─── TEXT UNDER STUDY ───

Barbra Streisand called for a boycott of the state of Colorado, in the wake of that state’s passage of Amendment 2, a measure that voids and prevents adoption of legislation that protects gays and lesbians from discrimination.
Streisand’s call-to-arms was sounded in her acceptance speech at Wednesday night’s Commitment to Life benefit for AIDS Project Los Angeles, at which she was honored.
The sold-out event raised $ 3.9 million for APLA and also recognized David Geffen and Mayor Tom Bradley for their efforts to fight AIDS and provide care to people living with the disease.
“There are plenty of us who love the mountains and rivers of that truly beautiful state (Colorado),” said Streisand. “But we must now say clearly that the moral climate there is no longer acceptable. And if we are asked to, we must refuse to play where they discriminate.”

─── INFORMATION GIVEN ───

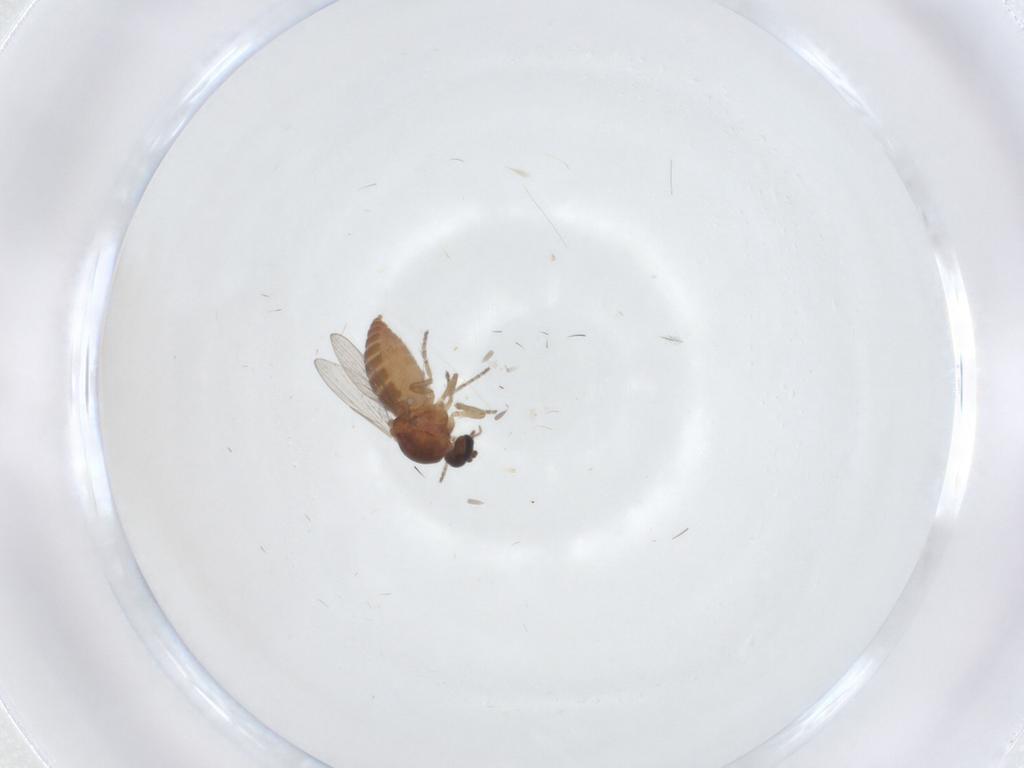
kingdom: Animalia
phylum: Arthropoda
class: Insecta
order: Diptera
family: Ceratopogonidae
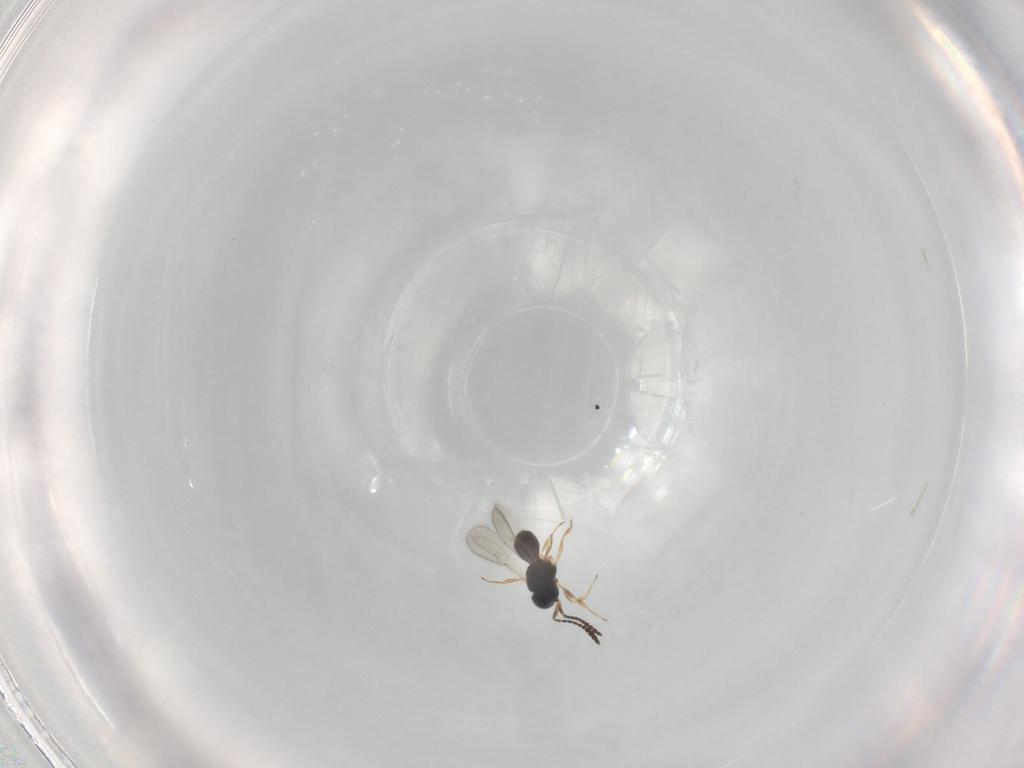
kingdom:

───

Translate this sentence from the article on Streisand's Colorado boycott call into Spanish: "But we must now say clearly that the moral climate there is no longer acceptable." The items are separate material with no connection to the article.

Pero ahora debemos decir claramente que el clima moral allí ya no es aceptable.